Violence worship is the collective unconscious that allows and pushes men to sexual violence. Generally speaking, if you see a lot of violence, you will see a lot of sexual violence.
(4) The social pathology of “materializing” people. Some media and commentators have seen society’s objectification of women, such as men turning women’s bodies into props to satisfy sexual desire.
But what few people have noticed is that men are often objectified—not as tools of desire and reproduction, but as tools of labor and production.
In a highly competitive market system, workers (in fact, women) are usually regarded as a means to an end, and in the process are deprived of all humanity. This phenomenon is called workplace objectification in the literature.
Capitalists treat workers like the products of their factories: exhaust them and squeeze them out, then throw them away for new ones.

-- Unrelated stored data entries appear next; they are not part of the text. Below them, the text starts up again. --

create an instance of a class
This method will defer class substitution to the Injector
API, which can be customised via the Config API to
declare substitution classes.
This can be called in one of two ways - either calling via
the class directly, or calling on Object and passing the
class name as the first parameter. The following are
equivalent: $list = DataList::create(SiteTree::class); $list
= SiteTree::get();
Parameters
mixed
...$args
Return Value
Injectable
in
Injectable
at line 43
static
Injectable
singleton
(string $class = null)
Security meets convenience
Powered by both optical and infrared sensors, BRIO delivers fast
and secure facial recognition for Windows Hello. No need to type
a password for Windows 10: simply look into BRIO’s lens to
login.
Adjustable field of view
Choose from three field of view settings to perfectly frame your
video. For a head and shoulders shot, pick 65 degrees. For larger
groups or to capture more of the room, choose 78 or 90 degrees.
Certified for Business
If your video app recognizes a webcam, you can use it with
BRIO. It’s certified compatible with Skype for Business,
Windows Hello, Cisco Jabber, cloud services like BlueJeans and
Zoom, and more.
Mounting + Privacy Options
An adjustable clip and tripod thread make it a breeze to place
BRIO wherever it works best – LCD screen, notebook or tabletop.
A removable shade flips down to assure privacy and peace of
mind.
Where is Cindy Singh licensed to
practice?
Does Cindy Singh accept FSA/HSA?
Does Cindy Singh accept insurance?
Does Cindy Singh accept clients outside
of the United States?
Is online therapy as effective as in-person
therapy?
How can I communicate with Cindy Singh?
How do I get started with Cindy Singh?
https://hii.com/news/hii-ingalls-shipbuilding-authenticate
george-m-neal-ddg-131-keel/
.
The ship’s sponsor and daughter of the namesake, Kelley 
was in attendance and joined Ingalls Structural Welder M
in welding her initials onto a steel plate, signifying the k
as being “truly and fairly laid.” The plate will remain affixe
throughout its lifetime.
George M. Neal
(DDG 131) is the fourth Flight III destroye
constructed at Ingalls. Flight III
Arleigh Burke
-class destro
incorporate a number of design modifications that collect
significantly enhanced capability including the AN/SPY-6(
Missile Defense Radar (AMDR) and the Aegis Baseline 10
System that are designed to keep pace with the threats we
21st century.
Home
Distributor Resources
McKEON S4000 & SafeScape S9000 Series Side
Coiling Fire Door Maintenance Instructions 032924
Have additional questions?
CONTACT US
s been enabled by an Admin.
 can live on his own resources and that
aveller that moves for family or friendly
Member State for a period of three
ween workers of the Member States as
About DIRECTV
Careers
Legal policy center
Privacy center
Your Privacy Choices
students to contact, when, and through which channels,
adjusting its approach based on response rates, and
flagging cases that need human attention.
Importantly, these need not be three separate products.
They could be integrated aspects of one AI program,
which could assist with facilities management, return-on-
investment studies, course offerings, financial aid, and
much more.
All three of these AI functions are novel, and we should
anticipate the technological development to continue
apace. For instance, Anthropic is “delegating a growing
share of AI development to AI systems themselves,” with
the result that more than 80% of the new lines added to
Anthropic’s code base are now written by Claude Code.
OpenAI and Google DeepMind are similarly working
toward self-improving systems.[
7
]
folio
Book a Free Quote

In our social culture, how many people think that the value of men depends on how much property they have, just as the value of women depends on how beautiful they are?
How much fear is hidden behind men’s hard work? They are afraid of being left behind, afraid of not making money and becoming useless objects. Objectified men are not very capable or motivated to treat women humanely.
3. The settlement of the incident in Room N in South Korea requires top-down and bottom-up strategies
Therefore, the reasons for the sexual violence involved in the incident in Room N in South Korea are not limited to the psychological perversion of certain individuals or the unique misogyny culture of South Korea. It also involves broader social and psychological factors.
Sexual violence is never a simple “one or the other” problem, but a complex “one or the other” problem.
Sex and violence are deeply intertwined in our physical and psychological composition. Sexual violence is formed by the dynamic interaction of biological, psychological, environmental, and sociocultural variables.
Therefore, there is no simple, one-size-fits-all solution to prevent the incident in Room N in South Korea from recurring and to solve the problem of sexual violence. It may not only need a top-down judicial reform to protect women and minors, but also a bottom-up approach to change social and cultural ills.
For example, individuals, families, and communities initiate dialogues and actions to create new social scripts and gender expectations, and ultimately form a new social consciousness.
In the United States, in response to the scandal of American gold medal producer Harvey Weinstein sexually assaulting multiple actresses, Alyssa Milano and others launched the Metoo campaign in October 2017, calling on all women who have been sexually assaulted to come forward and tell their painful experiences. Tags are attached to social media posts to arouse social attention.
In South Korea, angry people launched five petitions on the Internet, demanding that the South Korean government strictly investigate the scandal and expose the personal information of criminals. In just one week, more than five million netizens initiated and participated in the petition on the official website of the Blue House.
Important social changes often start from the grassroots, or need to be turned into powerful movements through the efforts of the grassroots.